* [WHAT YOU ARE ASKED TO DO]:
Word for word, restate the data that follows, omitting the images.

* [GIVEN INFORMATION]:
━━━━━━━━━━━━━━━━━━━━━━━━━━━━━━

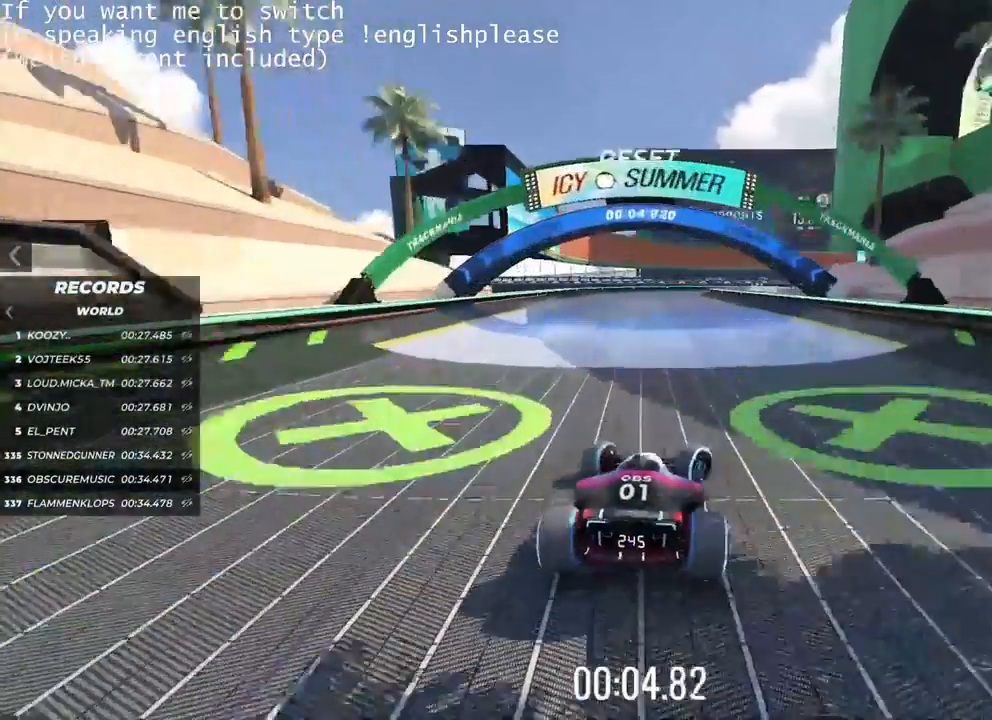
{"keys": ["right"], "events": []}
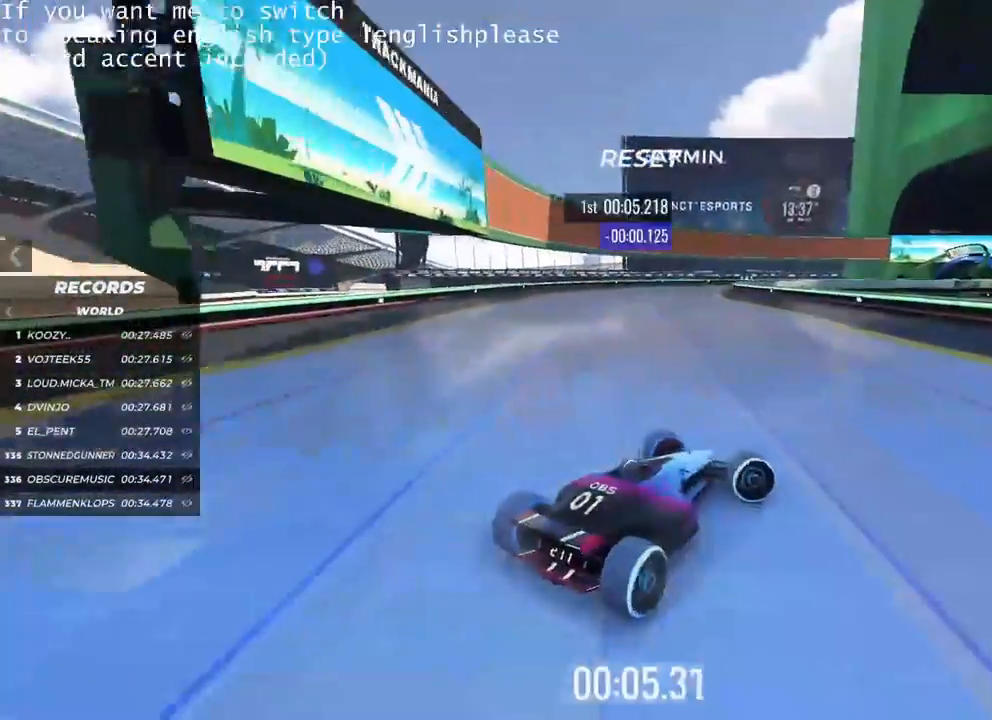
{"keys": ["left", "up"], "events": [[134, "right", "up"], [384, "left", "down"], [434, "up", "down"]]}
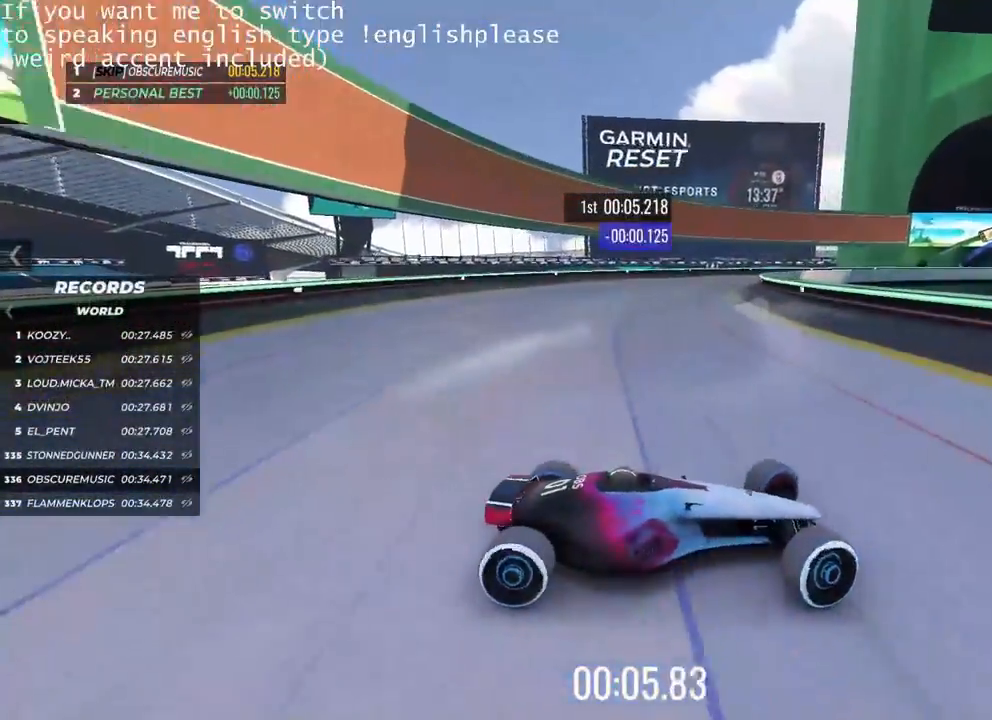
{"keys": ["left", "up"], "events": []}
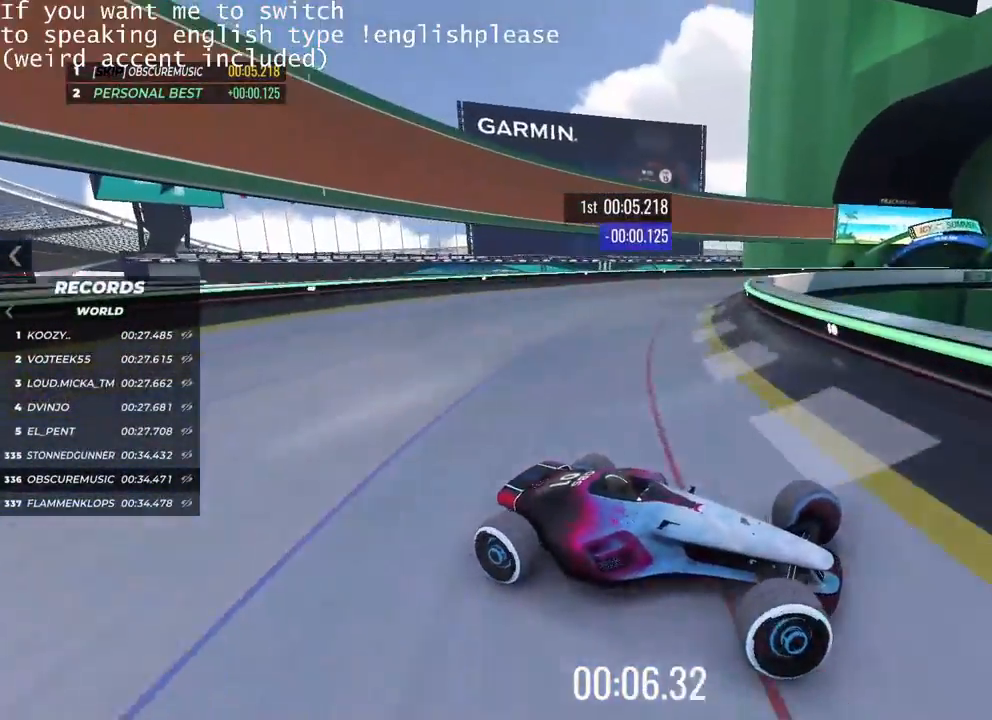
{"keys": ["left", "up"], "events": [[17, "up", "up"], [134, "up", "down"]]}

━━━━━━━━━━━━━━━━━━━━━━━━━━━━━━

* [RESPONSE TO THE TASK]:
{"keys": ["right"], "events": []}
{"keys": ["left", "up"], "events": [[134, "right", "up"], [384, "left", "down"], [434, "up", "down"]]}
{"keys": ["left", "up"], "events": []}
{"keys": ["left", "up"], "events": [[17, "up", "up"], [134, "up", "down"]]}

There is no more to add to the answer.